It can be seen that numerous previous studies on citizen willingness-to-invest in renewable energy have primarily examined the economic and social factors affecting citizen decision to invest, while the true extent of this influence remains somewhat vague. That is, most studies have noted the role of socioeconomic factors, but very few of them have tried to examine whether and how economic in conjunction with social factors affect citizen decision-making. Moreover, most relevant studies often depend on datasets derived from small sample sizes, while much research focuses on citizens that have already invested in specific investment schemes rather than on non-investors whose willingness-to-invest is much more relevant to examine if we are to devise new strategies to mobilize citizen RES investment. Furthermore, the ability to classify citizens based on how they evaluate the effect of socioeconomic factors is underexplored, even though it may hold the potential to introduce a novel approach to policymaking design. There is thus a remarkable gap in the literature which is crucial to fill for various reasons.
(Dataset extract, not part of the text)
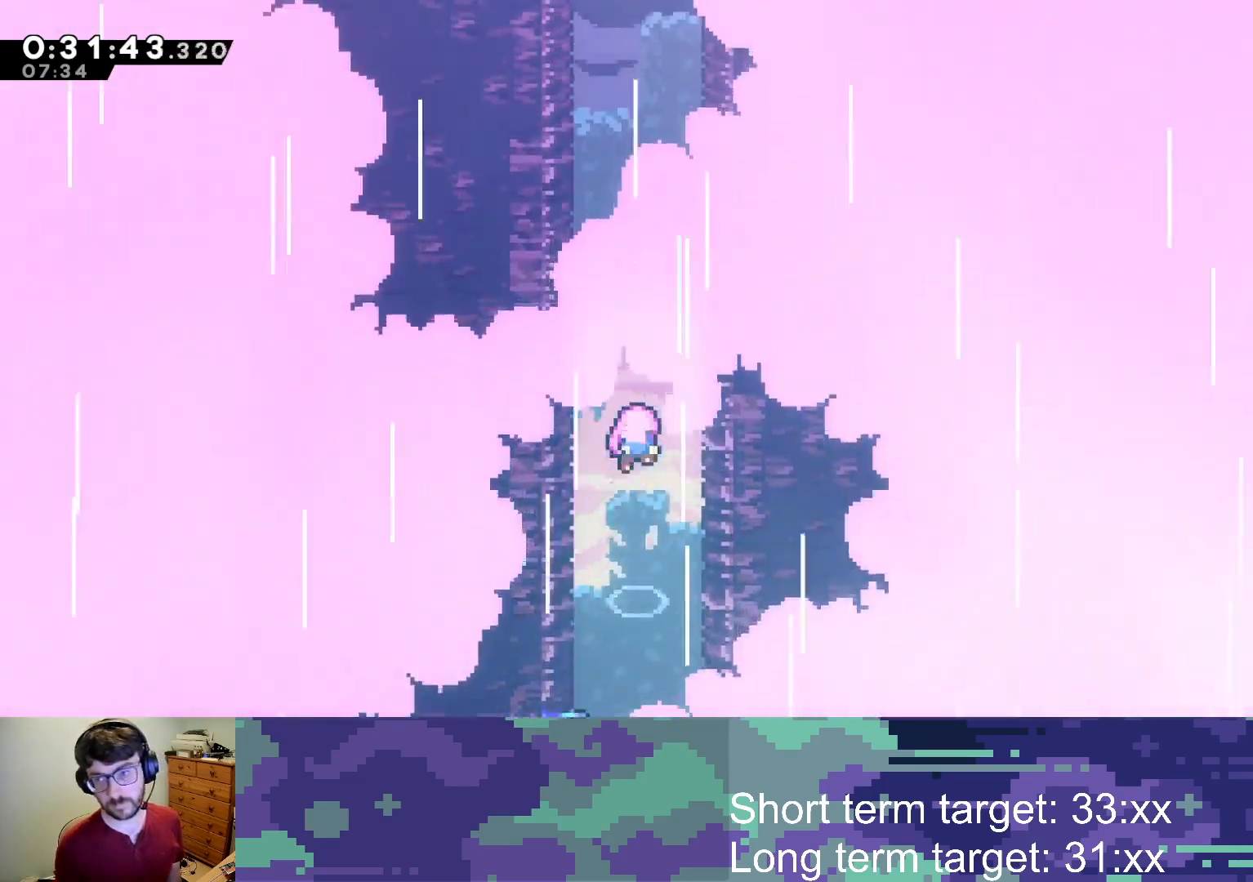
{"buttons": [], "left_stick": "center", "right_stick": "center", "events": [[133, "CROSS", "down"], [183, "SQUARE", "down"], [283, "SQUARE", "up"], [300, "CROSS", "up"]]}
Understanding how citizens can be classified according to their evaluation of socioeconomic investment drivers is necessary in order to inform targeted interventions and support mechanisms. A precise idea of citizen decision-making may also be the missing link to designing investment mechanisms that correspond better to citizens’ needs and preferences. It is, therefore, worthwhile to examine if such segmentation is possible because this may reveal novel nuances that may have been missed in marketing strategies and policies. In addition, as attitudes to renewables constantly change, it is necessary to conduct research regularly so that marketers and policymakers have a precise idea on the factors that affect citizen investment [27]. Using a large citizen sample that allows for a better differentiation among clusters, this study aims to investigate whether it is possible to identify distinct and addressable citizen clusters which can enable energy developers and marketers to effectively attract and address the preferences and needs of potential investor segments.
The remainder of this paper is structured as follows: The second Section describes in great detail the methods that were followed to carry out the study, and then, in the third Section, the developed clusters are presented. Afterward, the results reported in this paper are discussed, and in the last Section, conclusions are reached and study limitations are stated.

2. Research Methodology

2.1. Research Area

The analysis presented in this paper is part of a broad research that focused on citizens’ attitudes towards renewable energy investments. The study area involved all households in Greece, a member state of the EU located in southeastern Europe. Greece was chosen as the study area because it has a notable renewable energy potential and, if energy transition is successfully implemented, the country can become a remarkable renewable energy producer in the EU [2,3].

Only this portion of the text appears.